* EXERCISE AIM *
Each line below is to be written out once more, precisely as given.

[[ INFORMATION GIVEN, beginning ]]

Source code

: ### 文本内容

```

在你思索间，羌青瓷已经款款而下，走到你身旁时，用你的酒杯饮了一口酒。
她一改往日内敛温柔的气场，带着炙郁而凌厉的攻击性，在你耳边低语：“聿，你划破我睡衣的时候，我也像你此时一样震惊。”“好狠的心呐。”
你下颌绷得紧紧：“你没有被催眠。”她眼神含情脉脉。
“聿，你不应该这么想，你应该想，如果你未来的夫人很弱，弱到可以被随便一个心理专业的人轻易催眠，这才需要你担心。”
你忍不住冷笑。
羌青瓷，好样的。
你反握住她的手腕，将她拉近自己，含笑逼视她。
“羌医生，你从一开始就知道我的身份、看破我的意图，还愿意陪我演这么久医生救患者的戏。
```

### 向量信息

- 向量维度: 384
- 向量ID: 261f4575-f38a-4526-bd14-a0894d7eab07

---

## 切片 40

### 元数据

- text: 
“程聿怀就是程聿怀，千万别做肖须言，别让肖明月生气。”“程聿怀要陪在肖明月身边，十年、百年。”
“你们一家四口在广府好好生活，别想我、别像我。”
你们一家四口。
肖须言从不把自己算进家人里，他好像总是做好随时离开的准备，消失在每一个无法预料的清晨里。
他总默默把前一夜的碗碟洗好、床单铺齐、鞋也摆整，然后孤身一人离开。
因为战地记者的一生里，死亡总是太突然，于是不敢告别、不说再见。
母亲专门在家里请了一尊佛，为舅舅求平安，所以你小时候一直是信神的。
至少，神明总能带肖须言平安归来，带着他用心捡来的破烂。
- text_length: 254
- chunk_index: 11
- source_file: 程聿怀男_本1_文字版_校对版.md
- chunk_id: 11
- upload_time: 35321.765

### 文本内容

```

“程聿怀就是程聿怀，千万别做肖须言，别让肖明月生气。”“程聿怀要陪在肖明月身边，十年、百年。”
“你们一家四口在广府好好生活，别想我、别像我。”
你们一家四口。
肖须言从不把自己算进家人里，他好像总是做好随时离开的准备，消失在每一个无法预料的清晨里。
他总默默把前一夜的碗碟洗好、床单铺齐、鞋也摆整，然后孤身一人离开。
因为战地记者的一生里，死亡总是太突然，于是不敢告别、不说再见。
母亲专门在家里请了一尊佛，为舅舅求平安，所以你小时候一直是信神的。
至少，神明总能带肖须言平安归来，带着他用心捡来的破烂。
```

[[ INFORMATION GIVEN, end ]]

* THE COMPLETED TASK *
Source code

: ### 文本内容

```

在你思索间，羌青瓷已经款款而下，走到你身旁时，用你的酒杯饮了一口酒。
她一改往日内敛温柔的气场，带着炙郁而凌厉的攻击性，在你耳边低语：“聿，你划破我睡衣的时候，我也像你此时一样震惊。”“好狠的心呐。”
你下颌绷得紧紧：“你没有被催眠。”她眼神含情脉脉。
“聿，你不应该这么想，你应该想，如果你未来的夫人很弱，弱到可以被随便一个心理专业的人轻易催眠，这才需要你担心。”
你忍不住冷笑。
羌青瓷，好样的。
你反握住她的手腕，将她拉近自己，含笑逼视她。
“羌医生，你从一开始就知道我的身份、看破我的意图，还愿意陪我演这么久医生救患者的戏。
```

### 向量信息

- 向量维度: 384
- 向量ID: 261f4575-f38a-4526-bd14-a0894d7eab07

---

## 切片 40

### 元数据

- text: 
“程聿怀就是程聿怀，千万别做肖须言，别让肖明月生气。”“程聿怀要陪在肖明月身边，十年、百年。”
“你们一家四口在广府好好生活，别想我、别像我。”
你们一家四口。
肖须言从不把自己算进家人里，他好像总是做好随时离开的准备，消失在每一个无法预料的清晨里。
他总默默把前一夜的碗碟洗好、床单铺齐、鞋也摆整，然后孤身一人离开。
因为战地记者的一生里，死亡总是太突然，于是不敢告别、不说再见。
母亲专门在家里请了一尊佛，为舅舅求平安，所以你小时候一直是信神的。
至少，神明总能带肖须言平安归来，带着他用心捡来的破烂。
- text_length: 254
- chunk_index: 11
- source_file: 程聿怀男_本1_文字版_校对版.md
- chunk_id: 11
- upload_time: 35321.765

### 文本内容

```

“程聿怀就是程聿怀，千万别做肖须言，别让肖明月生气。”“程聿怀要陪在肖明月身边，十年、百年。”
“你们一家四口在广府好好生活，别想我、别像我。”
你们一家四口。
肖须言从不把自己算进家人里，他好像总是做好随时离开的准备，消失在每一个无法预料的清晨里。
他总默默把前一夜的碗碟洗好、床单铺齐、鞋也摆整，然后孤身一人离开。
因为战地记者的一生里，死亡总是太突然，于是不敢告别、不说再见。
母亲专门在家里请了一尊佛，为舅舅求平安，所以你小时候一直是信神的。
至少，神明总能带肖须言平安归来，带着他用心捡来的破烂。
```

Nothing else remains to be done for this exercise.